WE.2.E || Mobilizing LCA Resources Through Digital Collaboration
Brinkmann, Tobias; Steinfeldt, Michael; Spuziak-Salzenberg, Detlef; Arndt, Carmen; Carstens, Anna; Albers, Henning; Stührmann, Torben; Germer, Frauke
Especially in the case of long-lived products, the crucial questions regarding the proper implementation and assurance of high-quality recycling targets often arise only after decades. In addition, information about the material composition is often not sufficiently known and adequately documented to the end user. With the extended socio-technical approach of a self-learning and resilient recycling network, such problems can be adequately addressed. On the one hand, this requires knowledge tools to ensure a high-quality material cycle, such as databases for documenting the installed products with their characteristic values for masses and materials used, material flow modeling to track the material flows generated for the end-of-life (EoL) of the products including Life Cycle Assessments (LCA) of recycling and disposal routes, as well as forecasting tools of expected waste quantities.
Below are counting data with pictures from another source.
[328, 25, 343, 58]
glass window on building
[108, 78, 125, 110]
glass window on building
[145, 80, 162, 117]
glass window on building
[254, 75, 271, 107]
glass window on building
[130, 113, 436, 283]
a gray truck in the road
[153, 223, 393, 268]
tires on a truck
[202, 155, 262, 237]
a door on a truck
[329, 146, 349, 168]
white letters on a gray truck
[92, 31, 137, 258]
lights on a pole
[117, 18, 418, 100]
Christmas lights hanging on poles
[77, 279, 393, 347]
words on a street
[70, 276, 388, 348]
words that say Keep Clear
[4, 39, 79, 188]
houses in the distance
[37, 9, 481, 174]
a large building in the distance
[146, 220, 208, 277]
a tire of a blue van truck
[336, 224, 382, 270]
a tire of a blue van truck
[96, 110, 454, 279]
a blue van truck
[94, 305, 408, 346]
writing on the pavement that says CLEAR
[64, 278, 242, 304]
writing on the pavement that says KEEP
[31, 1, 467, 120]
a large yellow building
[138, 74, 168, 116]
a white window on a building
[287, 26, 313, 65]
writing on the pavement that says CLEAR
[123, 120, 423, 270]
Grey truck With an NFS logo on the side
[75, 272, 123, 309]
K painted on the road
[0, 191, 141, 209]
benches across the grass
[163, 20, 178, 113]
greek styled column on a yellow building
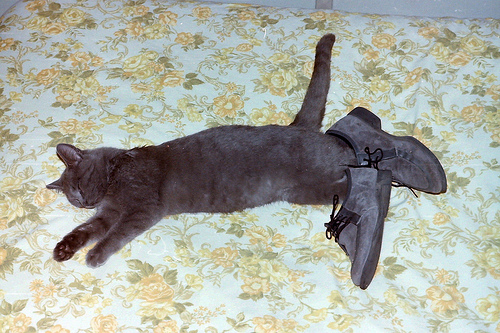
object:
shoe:
[322, 168, 393, 290]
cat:
[44, 32, 357, 269]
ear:
[54, 142, 85, 167]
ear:
[45, 178, 63, 191]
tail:
[288, 32, 337, 130]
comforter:
[0, 0, 499, 332]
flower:
[153, 69, 185, 89]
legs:
[83, 211, 148, 269]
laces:
[323, 194, 354, 244]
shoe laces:
[360, 145, 386, 172]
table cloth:
[0, 0, 499, 331]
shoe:
[324, 106, 448, 198]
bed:
[1, 0, 499, 332]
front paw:
[51, 240, 77, 263]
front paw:
[84, 248, 109, 269]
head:
[44, 143, 111, 211]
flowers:
[128, 272, 178, 305]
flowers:
[238, 275, 271, 297]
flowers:
[421, 284, 467, 313]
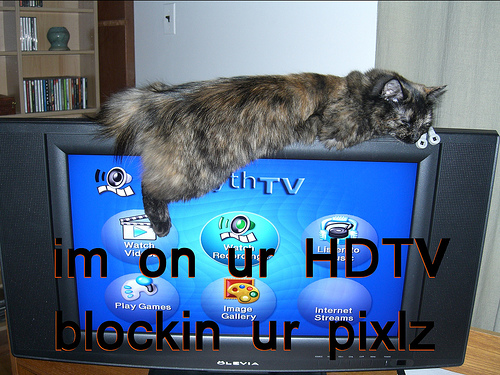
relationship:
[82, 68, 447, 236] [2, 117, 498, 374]
cat laying on television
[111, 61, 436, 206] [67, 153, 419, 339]
cat laying on screen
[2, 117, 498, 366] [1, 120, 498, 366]
television has speakers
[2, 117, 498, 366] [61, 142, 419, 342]
television has screen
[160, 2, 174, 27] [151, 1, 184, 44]
switch on wall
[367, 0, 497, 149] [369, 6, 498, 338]
curtain over window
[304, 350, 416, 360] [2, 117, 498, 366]
buttons on television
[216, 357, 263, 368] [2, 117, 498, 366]
brand on television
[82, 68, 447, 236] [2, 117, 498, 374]
cat on television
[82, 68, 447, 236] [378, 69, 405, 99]
cat has ear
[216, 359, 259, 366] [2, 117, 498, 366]
brand on television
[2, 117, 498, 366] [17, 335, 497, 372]
television on floor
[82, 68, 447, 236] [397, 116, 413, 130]
cat has eye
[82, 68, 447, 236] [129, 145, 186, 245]
cat has leg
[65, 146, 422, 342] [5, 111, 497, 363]
digital display on screen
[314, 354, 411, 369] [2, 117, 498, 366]
control panel on television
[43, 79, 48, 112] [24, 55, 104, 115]
dvds on shelf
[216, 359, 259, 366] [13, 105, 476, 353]
brand on tv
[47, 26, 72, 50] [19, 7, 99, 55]
vase on shelf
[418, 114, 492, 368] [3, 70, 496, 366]
speaker built into television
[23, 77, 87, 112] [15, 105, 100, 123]
dvds are on shelf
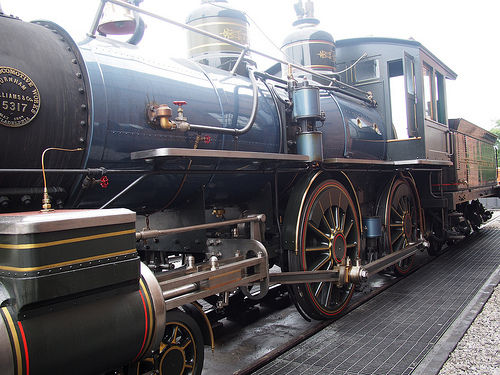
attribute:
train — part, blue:
[20, 65, 449, 258]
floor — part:
[238, 334, 291, 347]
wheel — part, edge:
[300, 183, 355, 309]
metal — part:
[147, 6, 200, 48]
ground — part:
[405, 317, 471, 346]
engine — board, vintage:
[208, 47, 259, 71]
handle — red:
[85, 174, 113, 198]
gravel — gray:
[305, 337, 343, 361]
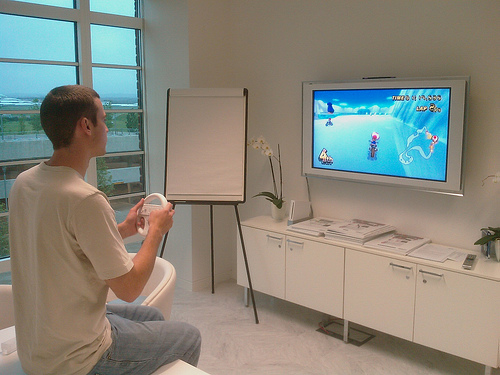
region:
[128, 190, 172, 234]
a white game controller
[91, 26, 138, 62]
a small window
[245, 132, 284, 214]
white and green flowers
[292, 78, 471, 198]
a large gray t.v.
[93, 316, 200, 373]
the leg of a boy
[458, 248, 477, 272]
a gray remote control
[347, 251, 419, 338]
a white cabinet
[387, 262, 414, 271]
a gray cabinet handle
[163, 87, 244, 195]
a large pad of white paper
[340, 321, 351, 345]
part of a silver drawer leg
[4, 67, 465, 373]
a boy playing a video game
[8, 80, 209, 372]
the boy is holding a white controller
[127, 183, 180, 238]
the controller is round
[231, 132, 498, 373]
white flowers on top of the cabinets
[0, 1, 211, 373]
windows beside the boy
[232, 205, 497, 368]
the cabinets have silver handles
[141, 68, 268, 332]
a presentation board beside the window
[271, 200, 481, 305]
papers on the cabinet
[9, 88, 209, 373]
the boy is wearing blue jeans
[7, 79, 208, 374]
the boy's shirt is white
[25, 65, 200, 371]
man wearing white shirt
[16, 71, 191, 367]
man wearing blue jeans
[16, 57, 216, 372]
man sitting on desk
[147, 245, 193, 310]
white chair in office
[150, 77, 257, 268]
paper on black easel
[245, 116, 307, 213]
flower on white shelf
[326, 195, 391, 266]
paper on white shelf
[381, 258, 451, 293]
handle on white door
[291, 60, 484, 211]
tv on white wall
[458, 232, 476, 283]
remote control on shelf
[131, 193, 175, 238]
Wii remote in a man's hands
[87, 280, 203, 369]
Blue jeans on a man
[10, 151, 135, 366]
Beige shirt on a man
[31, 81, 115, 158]
Brown hair on a man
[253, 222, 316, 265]
Silver handles on a cupboard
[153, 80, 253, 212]
Large, white paper pad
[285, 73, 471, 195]
TV on a wall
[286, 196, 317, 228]
Wii console on a shelf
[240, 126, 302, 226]
White flower by a TV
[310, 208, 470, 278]
Papers on a white shelf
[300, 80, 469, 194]
a wall mounted TV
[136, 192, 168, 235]
a Wii game controller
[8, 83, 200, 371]
a seated young man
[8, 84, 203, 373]
a man playing video game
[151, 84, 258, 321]
a three leg paper easel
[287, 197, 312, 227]
a white Wii game console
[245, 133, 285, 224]
a flower in white vase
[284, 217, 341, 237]
a stack of papers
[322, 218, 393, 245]
a stack of papers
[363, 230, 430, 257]
a stack of papers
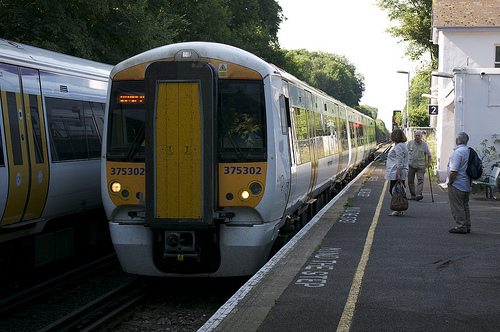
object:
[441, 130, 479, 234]
man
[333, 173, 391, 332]
line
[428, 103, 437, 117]
track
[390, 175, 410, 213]
backpack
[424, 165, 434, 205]
cane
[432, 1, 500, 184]
building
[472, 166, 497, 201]
abench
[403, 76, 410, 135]
post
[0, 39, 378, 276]
two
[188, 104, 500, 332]
station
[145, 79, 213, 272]
door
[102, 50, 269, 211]
front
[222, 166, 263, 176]
blue numbers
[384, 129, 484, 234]
three people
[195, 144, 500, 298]
platform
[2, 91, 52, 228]
doors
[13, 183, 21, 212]
yellow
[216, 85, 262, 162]
reflection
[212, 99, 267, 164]
window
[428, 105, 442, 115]
number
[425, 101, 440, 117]
sign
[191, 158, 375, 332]
white line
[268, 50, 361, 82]
green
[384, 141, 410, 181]
shirt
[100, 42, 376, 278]
train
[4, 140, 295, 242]
tracks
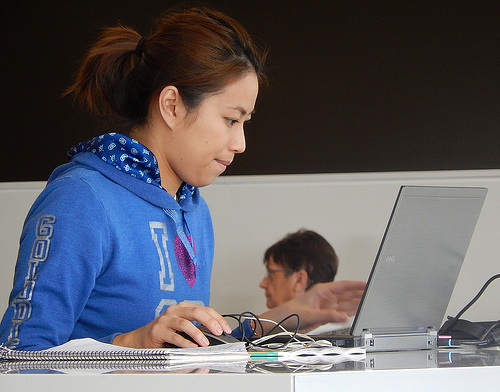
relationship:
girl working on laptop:
[0, 6, 270, 353] [251, 181, 491, 355]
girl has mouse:
[0, 6, 270, 353] [178, 326, 248, 351]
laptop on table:
[251, 181, 491, 355] [1, 341, 500, 390]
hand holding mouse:
[118, 299, 234, 352] [178, 326, 248, 351]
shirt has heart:
[0, 130, 215, 355] [175, 233, 200, 288]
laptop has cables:
[251, 181, 491, 355] [224, 311, 334, 354]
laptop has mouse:
[251, 181, 491, 355] [178, 326, 248, 351]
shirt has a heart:
[0, 130, 215, 355] [175, 233, 200, 288]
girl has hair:
[0, 6, 270, 353] [57, 6, 272, 126]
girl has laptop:
[0, 6, 270, 353] [251, 181, 491, 355]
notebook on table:
[0, 337, 252, 364] [1, 341, 500, 390]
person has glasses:
[259, 227, 339, 311] [265, 267, 286, 279]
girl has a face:
[0, 6, 270, 353] [187, 74, 259, 191]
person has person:
[259, 227, 339, 311] [259, 227, 339, 311]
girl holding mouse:
[0, 6, 270, 353] [178, 326, 248, 351]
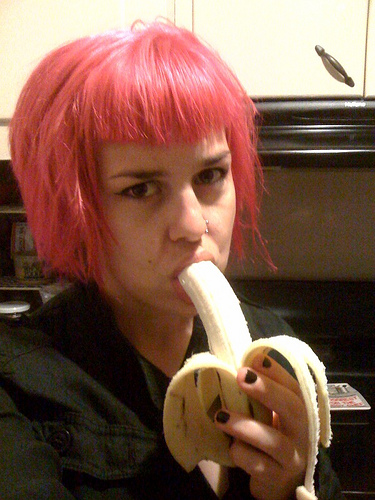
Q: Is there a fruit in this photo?
A: Yes, there is a fruit.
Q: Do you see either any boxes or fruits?
A: Yes, there is a fruit.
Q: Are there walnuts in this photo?
A: No, there are no walnuts.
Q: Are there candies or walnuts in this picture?
A: No, there are no walnuts or candies.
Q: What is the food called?
A: The food is a fruit.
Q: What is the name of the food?
A: The food is a fruit.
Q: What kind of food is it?
A: The food is a fruit.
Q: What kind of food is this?
A: That is a fruit.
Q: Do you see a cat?
A: No, there are no cats.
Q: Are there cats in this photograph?
A: No, there are no cats.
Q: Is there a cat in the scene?
A: No, there are no cats.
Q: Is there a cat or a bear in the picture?
A: No, there are no cats or bears.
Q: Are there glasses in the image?
A: No, there are no glasses.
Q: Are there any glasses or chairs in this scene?
A: No, there are no glasses or chairs.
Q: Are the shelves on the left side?
A: Yes, the shelves are on the left of the image.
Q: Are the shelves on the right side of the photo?
A: No, the shelves are on the left of the image.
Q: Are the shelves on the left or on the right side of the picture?
A: The shelves are on the left of the image.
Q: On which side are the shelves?
A: The shelves are on the left of the image.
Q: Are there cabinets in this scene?
A: Yes, there is a cabinet.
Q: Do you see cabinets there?
A: Yes, there is a cabinet.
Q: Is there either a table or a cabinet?
A: Yes, there is a cabinet.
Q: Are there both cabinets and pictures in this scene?
A: No, there is a cabinet but no pictures.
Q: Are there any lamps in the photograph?
A: No, there are no lamps.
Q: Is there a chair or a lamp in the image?
A: No, there are no lamps or chairs.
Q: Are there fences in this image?
A: No, there are no fences.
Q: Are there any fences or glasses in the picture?
A: No, there are no fences or glasses.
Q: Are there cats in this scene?
A: No, there are no cats.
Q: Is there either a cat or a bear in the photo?
A: No, there are no cats or bears.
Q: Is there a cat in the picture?
A: No, there are no cats.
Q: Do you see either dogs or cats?
A: No, there are no cats or dogs.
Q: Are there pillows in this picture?
A: No, there are no pillows.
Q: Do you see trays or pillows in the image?
A: No, there are no pillows or trays.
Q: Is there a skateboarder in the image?
A: No, there are no skateboarders.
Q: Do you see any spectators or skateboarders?
A: No, there are no skateboarders or spectators.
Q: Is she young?
A: Yes, the girl is young.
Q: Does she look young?
A: Yes, the girl is young.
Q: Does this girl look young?
A: Yes, the girl is young.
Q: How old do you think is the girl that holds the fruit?
A: The girl is young.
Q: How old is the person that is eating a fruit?
A: The girl is young.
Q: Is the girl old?
A: No, the girl is young.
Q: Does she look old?
A: No, the girl is young.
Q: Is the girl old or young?
A: The girl is young.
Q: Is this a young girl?
A: Yes, this is a young girl.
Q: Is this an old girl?
A: No, this is a young girl.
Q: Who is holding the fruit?
A: The girl is holding the fruit.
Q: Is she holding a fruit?
A: Yes, the girl is holding a fruit.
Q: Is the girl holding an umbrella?
A: No, the girl is holding a fruit.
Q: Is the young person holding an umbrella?
A: No, the girl is holding a fruit.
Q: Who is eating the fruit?
A: The girl is eating the fruit.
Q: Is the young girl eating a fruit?
A: Yes, the girl is eating a fruit.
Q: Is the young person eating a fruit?
A: Yes, the girl is eating a fruit.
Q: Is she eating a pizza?
A: No, the girl is eating a fruit.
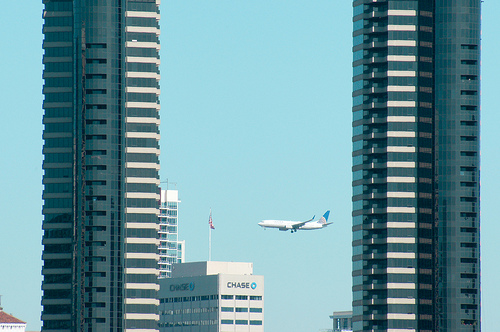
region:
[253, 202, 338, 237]
white airplane in the sky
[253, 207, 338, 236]
large white metal aircraft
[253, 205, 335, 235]
airplane with red white and blue tail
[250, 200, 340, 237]
big flying metal aircraft carrying people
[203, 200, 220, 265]
flag on metal pole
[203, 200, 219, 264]
American flag on tall metal flagpole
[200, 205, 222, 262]
flagpole on top of bank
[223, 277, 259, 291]
name logo of large bank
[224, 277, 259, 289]
Chase bank logo with blue symbol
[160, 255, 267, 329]
tall bank next to an even taller skyscraper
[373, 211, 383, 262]
part of a window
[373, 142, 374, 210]
edge of a building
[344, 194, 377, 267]
side of a building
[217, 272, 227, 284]
top of a building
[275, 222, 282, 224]
part of a plane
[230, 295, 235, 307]
window of a building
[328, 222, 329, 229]
tip of a plane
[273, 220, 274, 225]
edge of a plane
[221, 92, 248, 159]
part of the sky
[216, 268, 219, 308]
edge of a wall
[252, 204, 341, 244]
Plane in the sky.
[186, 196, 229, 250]
Flag on the building.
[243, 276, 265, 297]
Chase logo on the building.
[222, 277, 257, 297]
Chase on the building.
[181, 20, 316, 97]
The sky is blue.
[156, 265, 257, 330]
The building is white.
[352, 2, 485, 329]
The building is tall.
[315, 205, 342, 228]
Tail of the plane is blue.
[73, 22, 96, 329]
Brown and grey line on the building.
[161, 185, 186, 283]
The building is white and glass.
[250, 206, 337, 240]
a plane between the buildings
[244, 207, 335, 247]
a plane flying in the air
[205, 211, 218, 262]
a flag on the building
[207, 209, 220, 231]
an american flag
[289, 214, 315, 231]
the wing of the plane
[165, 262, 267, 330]
the chase building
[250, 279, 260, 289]
the blue logo for chase bank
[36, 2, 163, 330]
a tall glass building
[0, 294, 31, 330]
the red roof of a building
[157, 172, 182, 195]
crane on the building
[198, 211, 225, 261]
American flag on pole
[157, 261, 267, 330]
high-rise Chase building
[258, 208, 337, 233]
airplane with mostly blue tail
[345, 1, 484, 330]
high rise building with reflective surface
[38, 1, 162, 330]
high-rise building with reflective surface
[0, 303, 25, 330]
residence with tile roof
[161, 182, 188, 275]
high rise building with antenna on top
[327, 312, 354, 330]
building in an urban area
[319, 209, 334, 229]
tail of the airplane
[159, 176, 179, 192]
transmission antenna on top of the building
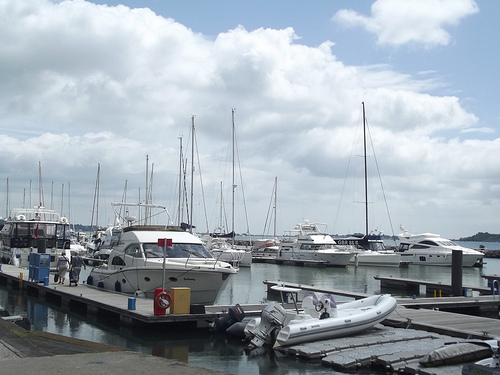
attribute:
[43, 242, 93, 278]
people — walking, holding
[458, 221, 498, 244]
hill — large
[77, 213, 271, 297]
boats — beautiful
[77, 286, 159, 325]
docks — wooden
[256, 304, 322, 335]
boat — parked, smaller, small, metal, raised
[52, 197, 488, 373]
harbor — full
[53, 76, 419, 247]
sky — blue, here, filled, cloudy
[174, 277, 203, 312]
box — red, yellow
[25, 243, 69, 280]
boxes — blue, postal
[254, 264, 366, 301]
water — calm, still, reflecting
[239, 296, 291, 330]
engine — big, small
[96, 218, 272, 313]
yatcht — docked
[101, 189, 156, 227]
sail — down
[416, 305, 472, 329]
dock — made, wooden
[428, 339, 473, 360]
bag — black, body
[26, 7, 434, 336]
photo — daytime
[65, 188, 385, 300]
yatchts — white, various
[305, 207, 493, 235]
shoreline — distant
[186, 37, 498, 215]
clouds — white, big, full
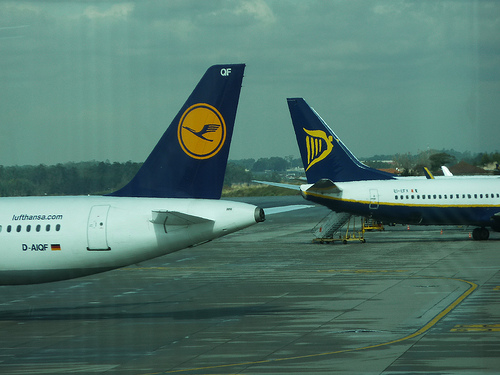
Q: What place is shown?
A: It is a runway.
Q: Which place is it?
A: It is a runway.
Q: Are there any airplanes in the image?
A: Yes, there is an airplane.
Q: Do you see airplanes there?
A: Yes, there is an airplane.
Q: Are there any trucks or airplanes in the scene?
A: Yes, there is an airplane.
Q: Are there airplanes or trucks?
A: Yes, there is an airplane.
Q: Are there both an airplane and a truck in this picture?
A: No, there is an airplane but no trucks.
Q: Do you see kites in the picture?
A: No, there are no kites.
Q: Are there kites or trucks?
A: No, there are no kites or trucks.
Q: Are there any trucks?
A: No, there are no trucks.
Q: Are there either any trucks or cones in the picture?
A: No, there are no trucks or cones.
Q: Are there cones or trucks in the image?
A: No, there are no trucks or cones.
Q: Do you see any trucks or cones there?
A: No, there are no trucks or cones.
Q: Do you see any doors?
A: Yes, there is a door.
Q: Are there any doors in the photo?
A: Yes, there is a door.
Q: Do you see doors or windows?
A: Yes, there is a door.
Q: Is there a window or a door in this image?
A: Yes, there is a door.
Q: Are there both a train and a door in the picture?
A: No, there is a door but no trains.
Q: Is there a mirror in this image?
A: No, there are no mirrors.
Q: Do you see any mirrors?
A: No, there are no mirrors.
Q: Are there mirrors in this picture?
A: No, there are no mirrors.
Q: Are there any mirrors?
A: No, there are no mirrors.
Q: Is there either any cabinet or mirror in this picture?
A: No, there are no mirrors or cabinets.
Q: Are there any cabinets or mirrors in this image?
A: No, there are no mirrors or cabinets.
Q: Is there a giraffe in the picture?
A: No, there are no giraffes.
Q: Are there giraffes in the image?
A: No, there are no giraffes.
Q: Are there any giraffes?
A: No, there are no giraffes.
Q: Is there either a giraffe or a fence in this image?
A: No, there are no giraffes or fences.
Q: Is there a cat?
A: No, there are no cats.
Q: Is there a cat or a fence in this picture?
A: No, there are no cats or fences.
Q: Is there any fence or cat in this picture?
A: No, there are no cats or fences.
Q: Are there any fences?
A: No, there are no fences.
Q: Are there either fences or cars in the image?
A: No, there are no fences or cars.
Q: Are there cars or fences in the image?
A: No, there are no fences or cars.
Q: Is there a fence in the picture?
A: No, there are no fences.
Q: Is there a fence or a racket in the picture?
A: No, there are no fences or rackets.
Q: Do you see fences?
A: No, there are no fences.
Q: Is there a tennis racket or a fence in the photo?
A: No, there are no fences or rackets.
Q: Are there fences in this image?
A: No, there are no fences.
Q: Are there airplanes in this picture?
A: Yes, there is an airplane.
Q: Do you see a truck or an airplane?
A: Yes, there is an airplane.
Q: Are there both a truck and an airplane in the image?
A: No, there is an airplane but no trucks.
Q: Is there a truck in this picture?
A: No, there are no trucks.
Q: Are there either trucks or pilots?
A: No, there are no trucks or pilots.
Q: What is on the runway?
A: The airplane is on the runway.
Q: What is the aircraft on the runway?
A: The aircraft is an airplane.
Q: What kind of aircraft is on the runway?
A: The aircraft is an airplane.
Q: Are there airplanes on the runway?
A: Yes, there is an airplane on the runway.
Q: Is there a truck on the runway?
A: No, there is an airplane on the runway.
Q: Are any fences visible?
A: No, there are no fences.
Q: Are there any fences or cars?
A: No, there are no fences or cars.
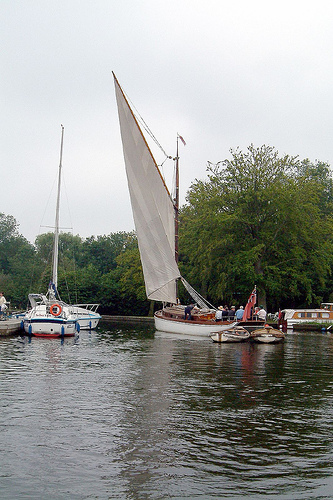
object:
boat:
[250, 325, 285, 343]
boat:
[209, 326, 250, 343]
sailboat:
[110, 70, 238, 336]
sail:
[106, 70, 181, 308]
On the other hand, a simulation tool such as agent-based modeling (ABM) is also needed to map options for action and their effects, considering the interests of the stakeholders in relation to the target formulation of the recycling network. The example of rotor blades from wind turbines is used to show how such an approach can be used for a meaningful recovery network. The developed tools and especially their active combination will be presented. In addition, the concrete possibilities for resource-saving control of the material flows of long-lived products will be presented using the example of rotor blades.